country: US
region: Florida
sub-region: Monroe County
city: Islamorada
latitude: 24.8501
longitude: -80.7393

* * * * * * * * *

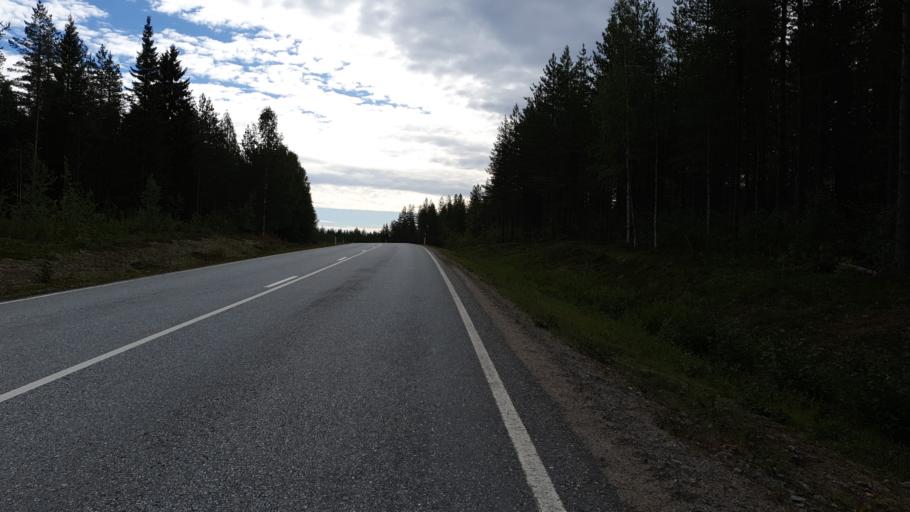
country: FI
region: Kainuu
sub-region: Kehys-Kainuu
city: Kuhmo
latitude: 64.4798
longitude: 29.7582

* * * * * * * * *

REQUEST
Which rows above contain the string "region" with its case matched exactly? Select each of them and copy it out in full.

EXPECTED ANSWER
region: Florida
sub-region: Monroe County
region: Kainuu
sub-region: Kehys-Kainuu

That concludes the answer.